By featuring Indigenous writers who have not typically been at the forefront of French literature in a university context, Papillon hopes to not only shine a spotlight on Indigenous stories, but to also de-centre whiteness in the teaching of French literature.

Contemporary literature in French that reflects the student experience

Instead of entering the classroom with preconceived notions regarding what materials would be best suited for students, Papillon listens to her students, learning what issues are most meaningful to them, then works to find materials that speak to those issues.

“I want to try to understand what it means to be a young person right now and what kinds of things they are experiencing,” she says. “Things like integration or racism, sexism or homophobia — and then I want to find writers who are addressing these issues in interesting ways.”

A  scholar whose focus is contemporary literature, Papillon draws  on texts that touch on the issues of today, like police violence, climate change or the trans experience.

“Engaging with this kind of work that reflects their own lives helps students to think critically about our world and also understand aspects of their own experience,” she says.

A different approach to teaching in French

Ranging from beginner-level French courses to graduate-level arts and culture classes delivered entirely in French, the department of French at McMaster has a firm commitment to decolonizing its teaching.

In many universities, French literature is taught chronologically, starting in the medieval period and eventually working up to contemporary times. This approach not only centres France when teaching literature, it also means that most of the writers studied are predominantly white as a result of historic colonialism.

“This approach means that you can do almost your whole studies in French departments and only see one or two non-white writers,” Papillon says. “This does not reflect our student experience at all.

“Our student body is extremely diverse — they come from different places and have different kinds of experiences, so to make sure we are relevant, we want to connect with their experience.”

Papillon and her colleagues in the department of French teach works of literature from writers across the globe including Caribbean, African and Asian writers who work in French.

“Although we can still learn lots from writers in the past, we don’t want to restrict our teaching to content that is from Europe and is several hundred years old,” she says.

Exploring colonialism in contemporary writing in French

This commitment to decolonization is also present in Papillon’s research.

One of her interests is exploring settler colonialism in contemporary Québécois literature.

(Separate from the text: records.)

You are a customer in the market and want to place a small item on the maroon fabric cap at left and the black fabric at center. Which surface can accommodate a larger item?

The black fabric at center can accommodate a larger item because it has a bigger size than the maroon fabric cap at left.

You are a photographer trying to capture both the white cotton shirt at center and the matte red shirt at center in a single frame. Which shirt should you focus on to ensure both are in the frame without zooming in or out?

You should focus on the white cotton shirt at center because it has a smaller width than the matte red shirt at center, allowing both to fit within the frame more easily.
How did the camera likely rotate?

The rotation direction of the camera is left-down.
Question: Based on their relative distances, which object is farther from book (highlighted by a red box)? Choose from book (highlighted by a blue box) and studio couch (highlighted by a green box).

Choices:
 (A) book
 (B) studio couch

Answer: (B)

In the past, writers did not attempt to hide the negative impact they had on Indigenous land and culture as white settlers, Papillon notes — in many cases their position as settlers was a point of pride within their writing.

Now that our society is rightfully gesturing  toward decolonization, she notices that white settlers who claim to be allies to Indigenous peoples in their writing aren’t always showing up as such. In some cases, they are actually reaffirming their presence on Indigenous land in ways that continue to benefit them — just in less obvious ways.

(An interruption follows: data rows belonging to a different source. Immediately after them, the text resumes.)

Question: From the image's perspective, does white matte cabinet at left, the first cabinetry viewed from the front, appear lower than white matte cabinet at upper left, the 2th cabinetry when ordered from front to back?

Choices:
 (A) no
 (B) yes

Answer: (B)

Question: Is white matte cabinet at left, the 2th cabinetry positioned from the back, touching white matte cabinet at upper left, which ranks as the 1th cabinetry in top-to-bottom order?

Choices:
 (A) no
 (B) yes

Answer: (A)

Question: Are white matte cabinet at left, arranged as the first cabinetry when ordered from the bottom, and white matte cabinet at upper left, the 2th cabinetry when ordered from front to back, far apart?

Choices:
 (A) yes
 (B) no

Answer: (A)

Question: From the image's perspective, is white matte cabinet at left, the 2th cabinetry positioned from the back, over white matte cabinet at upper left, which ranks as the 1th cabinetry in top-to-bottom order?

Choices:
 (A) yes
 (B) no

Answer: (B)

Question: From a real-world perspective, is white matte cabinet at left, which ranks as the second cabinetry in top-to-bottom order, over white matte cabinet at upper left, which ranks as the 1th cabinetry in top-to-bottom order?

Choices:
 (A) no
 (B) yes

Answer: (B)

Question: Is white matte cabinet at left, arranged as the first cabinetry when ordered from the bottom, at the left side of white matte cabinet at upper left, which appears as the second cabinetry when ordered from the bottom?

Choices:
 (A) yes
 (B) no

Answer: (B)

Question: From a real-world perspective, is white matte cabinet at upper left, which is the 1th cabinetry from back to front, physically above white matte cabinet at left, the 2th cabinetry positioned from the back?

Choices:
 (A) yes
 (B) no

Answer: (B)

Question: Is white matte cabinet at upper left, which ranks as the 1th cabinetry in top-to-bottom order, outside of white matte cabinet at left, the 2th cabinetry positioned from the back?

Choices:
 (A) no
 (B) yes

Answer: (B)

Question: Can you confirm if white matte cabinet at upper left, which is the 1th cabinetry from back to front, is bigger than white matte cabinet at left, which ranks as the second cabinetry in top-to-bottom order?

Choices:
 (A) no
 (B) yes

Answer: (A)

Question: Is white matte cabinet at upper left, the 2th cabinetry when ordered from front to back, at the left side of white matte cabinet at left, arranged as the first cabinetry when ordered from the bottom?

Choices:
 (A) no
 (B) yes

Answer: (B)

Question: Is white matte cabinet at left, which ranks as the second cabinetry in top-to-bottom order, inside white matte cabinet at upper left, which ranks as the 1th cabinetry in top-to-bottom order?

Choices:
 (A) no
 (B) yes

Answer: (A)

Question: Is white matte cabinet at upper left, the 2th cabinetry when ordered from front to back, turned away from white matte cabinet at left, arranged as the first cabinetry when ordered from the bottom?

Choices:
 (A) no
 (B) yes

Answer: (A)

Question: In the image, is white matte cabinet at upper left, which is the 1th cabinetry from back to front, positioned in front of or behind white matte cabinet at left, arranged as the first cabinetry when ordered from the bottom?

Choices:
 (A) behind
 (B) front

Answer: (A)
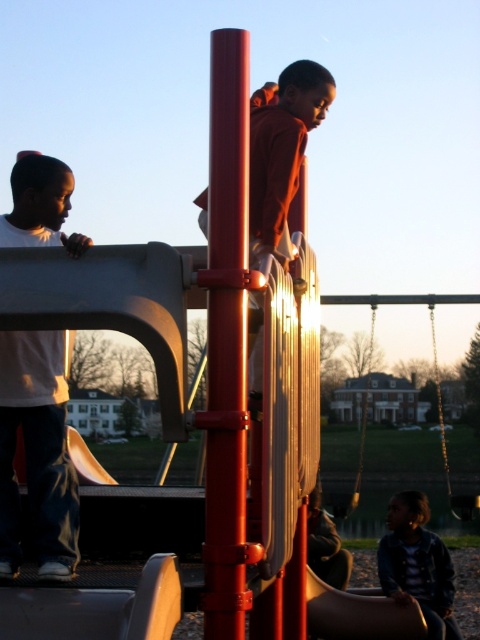
Question: Does white matte shirt at left appear on the left side of matte orange hoodie at center?

Choices:
 (A) no
 (B) yes

Answer: (B)

Question: Is white matte shirt at left further to camera compared to wooden swing at right?

Choices:
 (A) no
 (B) yes

Answer: (A)

Question: Which of the following is the farthest from the observer?

Choices:
 (A) white matte shirt at left
 (B) wooden swing at right
 (C) orange matte slide at center
 (D) matte orange hoodie at center

Answer: (B)

Question: Which is nearer to the orange matte slide at center?

Choices:
 (A) denim jacket at lower right
 (B) wooden swing at right

Answer: (A)

Question: Can you confirm if matte orange hoodie at center is positioned below wooden swing at right?

Choices:
 (A) yes
 (B) no

Answer: (B)

Question: Which of the following is the farthest from the observer?

Choices:
 (A) (275, 234)
 (B) (80, 234)
 (C) (409, 600)
 (D) (360, 420)

Answer: (D)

In a recent article, Papillon examines how a widely celebrated Québécois novel, Taqawan, superficially engages with issues of Indigenous resistance through the lens of white settler allyship.

“Ultimately, the book still relies on racial stereotypes,” says Papillon.

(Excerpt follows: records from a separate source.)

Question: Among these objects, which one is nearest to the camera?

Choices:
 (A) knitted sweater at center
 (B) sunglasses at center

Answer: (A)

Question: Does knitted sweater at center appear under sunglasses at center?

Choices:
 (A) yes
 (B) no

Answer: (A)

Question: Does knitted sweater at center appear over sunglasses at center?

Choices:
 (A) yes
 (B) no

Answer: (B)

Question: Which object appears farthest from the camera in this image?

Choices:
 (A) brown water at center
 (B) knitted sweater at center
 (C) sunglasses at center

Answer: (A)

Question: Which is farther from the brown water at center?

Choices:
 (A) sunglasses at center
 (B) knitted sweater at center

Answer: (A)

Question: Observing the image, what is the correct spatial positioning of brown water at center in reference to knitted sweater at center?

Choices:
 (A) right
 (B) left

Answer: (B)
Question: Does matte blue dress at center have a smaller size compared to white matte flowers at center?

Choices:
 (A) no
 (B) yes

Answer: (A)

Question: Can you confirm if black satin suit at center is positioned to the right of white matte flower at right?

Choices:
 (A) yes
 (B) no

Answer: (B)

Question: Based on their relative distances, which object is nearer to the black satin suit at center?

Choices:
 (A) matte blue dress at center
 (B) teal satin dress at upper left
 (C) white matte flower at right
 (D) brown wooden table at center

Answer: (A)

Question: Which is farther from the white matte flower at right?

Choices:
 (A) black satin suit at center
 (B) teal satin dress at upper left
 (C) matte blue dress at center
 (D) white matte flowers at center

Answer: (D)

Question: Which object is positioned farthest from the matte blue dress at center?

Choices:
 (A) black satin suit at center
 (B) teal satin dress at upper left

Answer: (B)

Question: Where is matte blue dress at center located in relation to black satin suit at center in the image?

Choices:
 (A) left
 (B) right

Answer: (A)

The story is centred on a “good guy” protagonist who poses as a defender of Indigenous people and a conscious objector to colonialism when it takes the form of police brutality.

“In the article I discuss how the development of this kind of character is a convenient way out,” says Papillon. “By claiming to be an ally to Indigenous people and causes, the ‘good guy’ creates a space for innocence that obscures forms of settler colonialism that are less obvious than police brutality.”

Another area of her research focuses on contemporary women’s literature and what Papillon refers to as “sad girls.”

“I’m interested in exploring expressions of sadness, anger and shame — emotions that are often seen as negative, that women should not be expressing publicly,” says Papillon.

She explores how these ideas are represented in Québécois, French-Canadian and Indigenous literature and how these alienating emotions might be used to build solidarity and empathy through literature.

Papillon’s use of contemporary literature in French as a vehicle to transform notions around who writes and lives in French is a valuable shift in perspective .

“I want to show that great literature is created by many different people and it is relevant — it can really teach you to have an empathetic look at other people’s experience and help you see your own experience in a different light.”